### TASK DIRECTIONS
Return every line of the material that contains the string "sense", matching its capitalization exactly.

Plain-text document sources:

□ □ □

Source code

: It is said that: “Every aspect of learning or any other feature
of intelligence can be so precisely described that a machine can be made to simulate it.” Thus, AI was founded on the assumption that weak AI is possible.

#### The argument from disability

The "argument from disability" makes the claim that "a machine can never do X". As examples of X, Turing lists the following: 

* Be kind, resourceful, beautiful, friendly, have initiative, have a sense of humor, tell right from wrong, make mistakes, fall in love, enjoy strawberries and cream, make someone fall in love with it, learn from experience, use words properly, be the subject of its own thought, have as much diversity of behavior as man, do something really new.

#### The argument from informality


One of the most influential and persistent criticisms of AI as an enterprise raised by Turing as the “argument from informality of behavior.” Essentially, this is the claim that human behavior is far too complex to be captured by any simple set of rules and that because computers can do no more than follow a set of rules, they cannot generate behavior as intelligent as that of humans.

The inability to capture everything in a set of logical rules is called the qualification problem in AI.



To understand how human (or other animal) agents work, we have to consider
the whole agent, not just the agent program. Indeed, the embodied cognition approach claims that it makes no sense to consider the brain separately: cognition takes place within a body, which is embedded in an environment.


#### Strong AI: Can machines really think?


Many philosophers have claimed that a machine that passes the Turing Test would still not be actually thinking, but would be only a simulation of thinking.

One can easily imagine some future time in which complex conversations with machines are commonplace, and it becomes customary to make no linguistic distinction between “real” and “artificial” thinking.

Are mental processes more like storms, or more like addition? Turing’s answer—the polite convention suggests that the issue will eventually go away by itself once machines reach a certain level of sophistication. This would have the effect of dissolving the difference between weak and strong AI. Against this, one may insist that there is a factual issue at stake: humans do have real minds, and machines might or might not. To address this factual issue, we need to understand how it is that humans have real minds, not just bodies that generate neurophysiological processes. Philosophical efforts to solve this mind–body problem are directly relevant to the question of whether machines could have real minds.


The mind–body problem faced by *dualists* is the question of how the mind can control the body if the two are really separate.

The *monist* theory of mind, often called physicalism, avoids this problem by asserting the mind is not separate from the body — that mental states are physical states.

□ □ □

### THE COMPLETED TASK
* Be kind, resourceful, beautiful, friendly, have initiative, have a sense of humor, tell right from wrong, make mistakes, fall in love, enjoy strawberries and cream, make someone fall in love with it, learn from experience, use words properly, be the subject of its own thought, have as much diversity of behavior as man, do something really new.
the whole agent, not just the agent program. Indeed, the embodied cognition approach claims that it makes no sense to consider the brain separately: cognition takes place within a body, which is embedded in an environment.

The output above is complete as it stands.